* [WHAT TO DO]:
Although the entries contain pictures, only their text goes into the copy, set down exactly.

Pictures with lens parameters:
▬▬▬▬▬▬

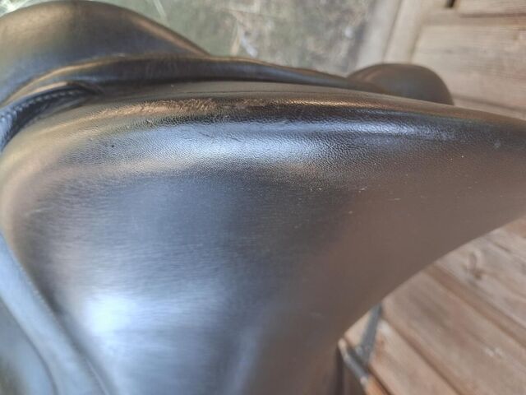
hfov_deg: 65.3
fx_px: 410
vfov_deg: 51.4
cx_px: 263
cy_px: 198
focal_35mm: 27
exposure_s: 1/100
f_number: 1.8
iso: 200
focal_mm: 4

▬▬▬▬▬▬

* [WRITTEN REPLY]:
hfov_deg: 65.3
fx_px: 410
vfov_deg: 51.4
cx_px: 263
cy_px: 198
focal_35mm: 27
exposure_s: 1/100
f_number: 1.8
iso: 200
focal_mm: 4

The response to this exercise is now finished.